» **Work order**
Could you transcribe every record below exactly as it stands?

Saved entries:
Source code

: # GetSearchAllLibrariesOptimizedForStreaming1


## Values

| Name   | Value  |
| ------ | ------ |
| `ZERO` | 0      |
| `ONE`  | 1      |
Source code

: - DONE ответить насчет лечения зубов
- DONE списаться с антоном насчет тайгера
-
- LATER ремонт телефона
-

» **Completed task**
Source code

: # GetSearchAllLibrariesOptimizedForStreaming1


## Values

| Name   | Value  |
| ------ | ------ |
| `ZERO` | 0      |
| `ONE`  | 1      |
Source code

: - DONE ответить насчет лечения зубов
- DONE списаться с антоном насчет тайгера
-
- LATER ремонт телефона
-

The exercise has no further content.